Shanghai: China blue chips ended at a 19-month high on Tuesday, led by strong gains in heavyweight financial firms, as investors cheered a private survey showing the country's factory activity accelerated in July.
China's blue-chip CSI300 index rose 0.9 per cent to finish at 3,770.38 points, its highest close since December 2015.
The Shanghai Composite Index added 0.6 per cent to 3,292.64 points. In July, the CSI300 advanced 2.0 per cent, while the SSEC gained 2.5 per cent.
Growth in China's manufacturing picked up pace in July, a private survey showed on Tuesday, as output and new orders rose at the fastest pace since February on strong export sales.
The Caixin/Markit Manufacturing Purchasing Managers' Index (PMI) rose to 51.1 in July, above the 50-point mark that separates growth from contraction, and well above June's 50.4, which was also the median projection from 21 analysts in a Reuters survey.
Alleviating concerns that Beijing's deleveraging efforts could hurt economic growth, a top official at the nation's central bank said it will continue to force financial institutions to cut debt but ensure the process is smooth and orderly to limit the impact on market liquidity.

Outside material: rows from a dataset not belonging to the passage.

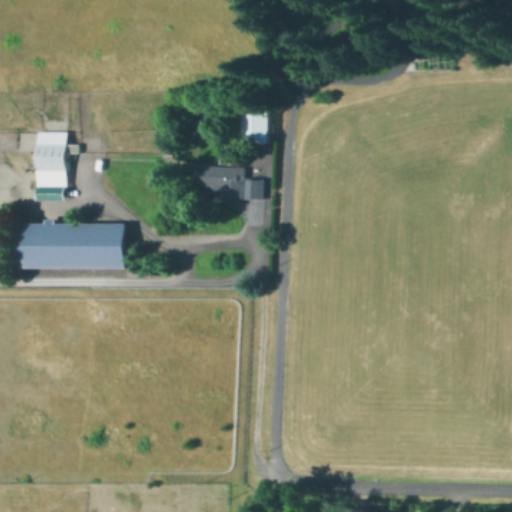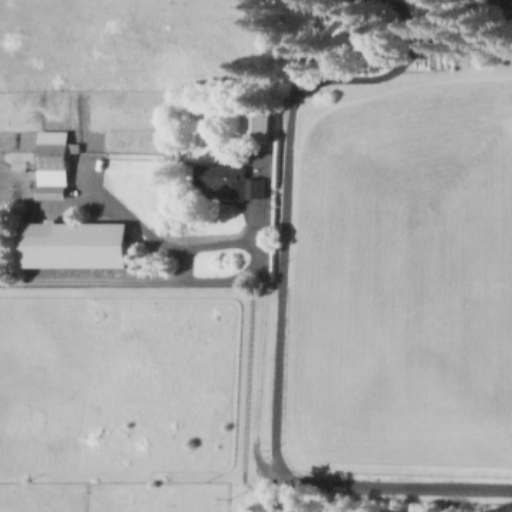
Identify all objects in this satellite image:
road: (462, 23)
crop: (136, 42)
building: (218, 120)
building: (256, 122)
building: (260, 124)
building: (57, 159)
building: (53, 163)
building: (227, 179)
building: (232, 180)
road: (285, 198)
road: (124, 213)
building: (74, 243)
building: (78, 245)
road: (190, 278)
road: (399, 487)
road: (357, 499)
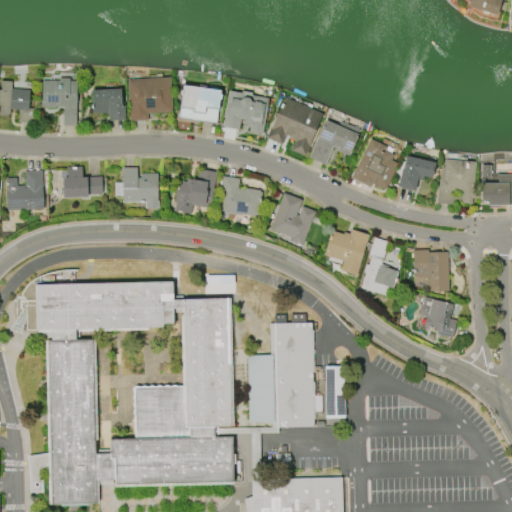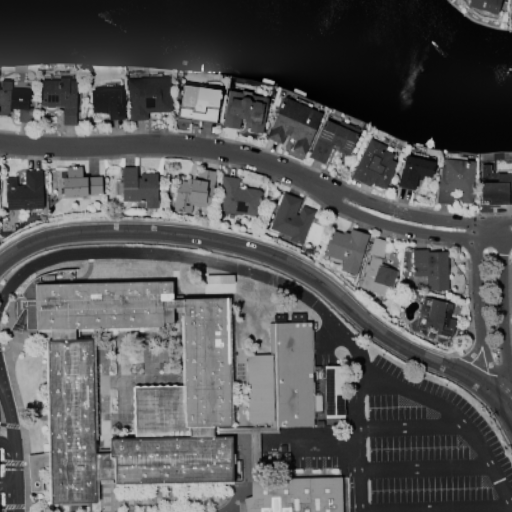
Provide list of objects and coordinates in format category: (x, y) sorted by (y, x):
building: (485, 5)
building: (486, 6)
building: (510, 11)
building: (511, 11)
building: (147, 97)
building: (148, 97)
building: (59, 98)
building: (60, 98)
building: (15, 99)
building: (15, 100)
building: (107, 103)
building: (105, 104)
building: (196, 104)
building: (199, 104)
building: (243, 111)
building: (245, 112)
building: (293, 125)
building: (294, 125)
building: (332, 141)
building: (332, 142)
road: (166, 144)
building: (373, 166)
building: (375, 167)
building: (412, 172)
building: (414, 172)
building: (456, 181)
building: (455, 182)
building: (78, 184)
building: (80, 184)
building: (137, 188)
building: (138, 188)
building: (494, 188)
building: (194, 192)
building: (194, 192)
building: (496, 192)
building: (24, 193)
building: (24, 193)
building: (238, 198)
building: (238, 198)
road: (409, 210)
road: (504, 218)
building: (291, 219)
building: (291, 220)
road: (405, 225)
road: (504, 233)
building: (346, 249)
building: (346, 249)
road: (278, 259)
building: (431, 269)
building: (430, 270)
building: (377, 271)
building: (377, 271)
road: (283, 274)
road: (290, 288)
road: (511, 290)
road: (477, 306)
building: (436, 317)
building: (437, 317)
road: (502, 321)
road: (0, 349)
building: (282, 376)
building: (332, 378)
building: (283, 379)
building: (131, 383)
building: (131, 389)
building: (334, 390)
road: (9, 425)
road: (19, 425)
road: (409, 426)
road: (19, 427)
road: (357, 437)
parking lot: (399, 439)
road: (6, 441)
road: (311, 446)
road: (12, 449)
road: (1, 463)
road: (12, 463)
road: (423, 465)
parking lot: (5, 479)
road: (7, 484)
building: (294, 494)
building: (294, 495)
road: (11, 507)
road: (435, 508)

In sharp contrast with continued gains in blue-chips, start-ups remained sluggish, with the start-up board index up 0.3 per cent on Tuesday after notching a loss of 4.5 per cent in July.
Last Thursday, the index rose 3.62 per cent, its best day in 14 months, raising hopes start-ups could rebound after their sustained weakness in the past two years.
But many analysts expect little prospect of a reversal of fortunes at those firms amid concerns over their falling profit growth and a fast pace of initial public offerings.
Most sectors firmed, with financials leading the gains, while material plays took a breather.
Shares of listed firms, including developer Financial Street Holdings in which Anbang Insurance Group holds major stakes, were underpinned after Anbang said it had no plans to sell its overseas assets.